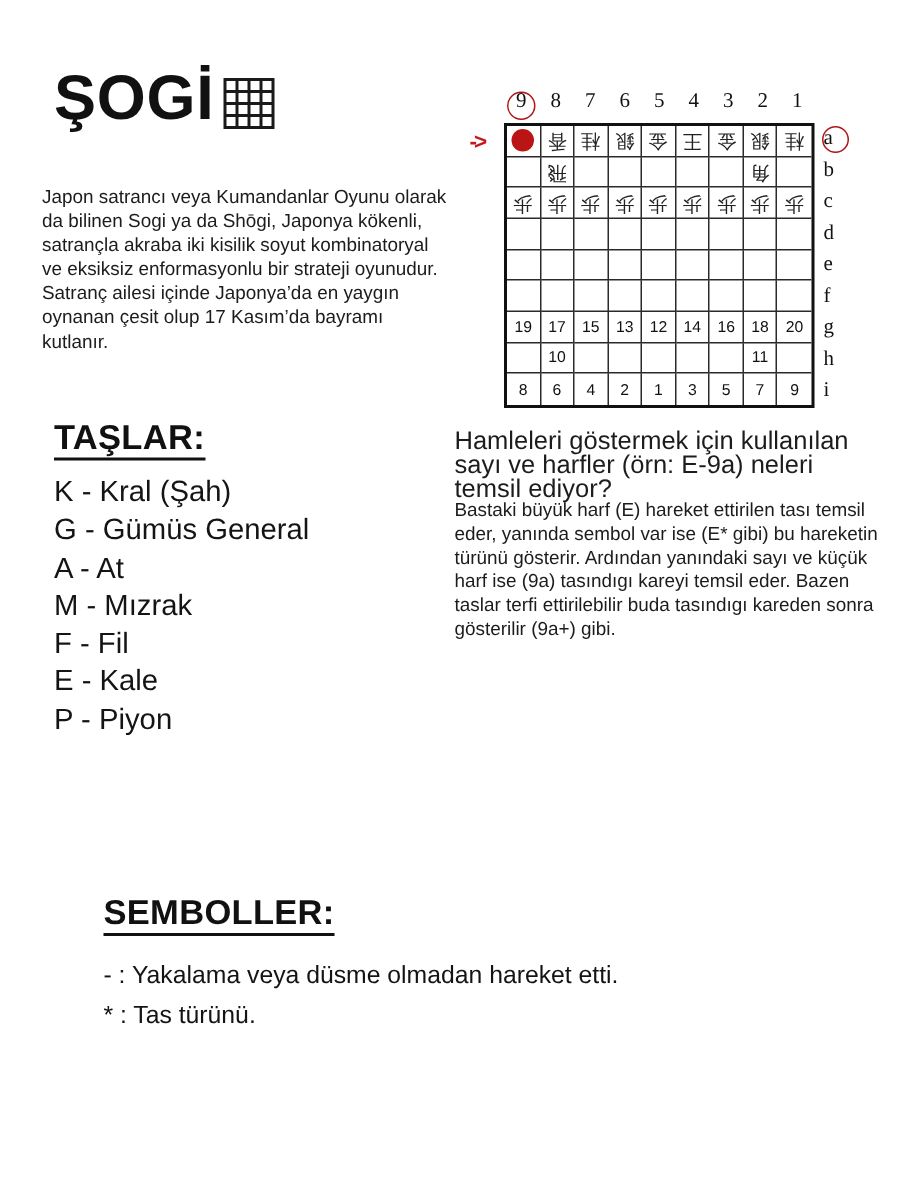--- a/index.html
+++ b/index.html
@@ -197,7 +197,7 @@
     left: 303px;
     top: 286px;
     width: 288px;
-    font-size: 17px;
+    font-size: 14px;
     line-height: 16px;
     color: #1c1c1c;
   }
##########
Exercise objective:
Copy out all the data exactly. The images should not appear in the copy.

Expected answer:
--- a/index.html
+++ b/index.html
@@ -197,7 +197,7 @@
     left: 303px;
     top: 286px;
     width: 288px;
-    font-size: 17px;
+    font-size: 14px;
     line-height: 16px;
     color: #1c1c1c;
   }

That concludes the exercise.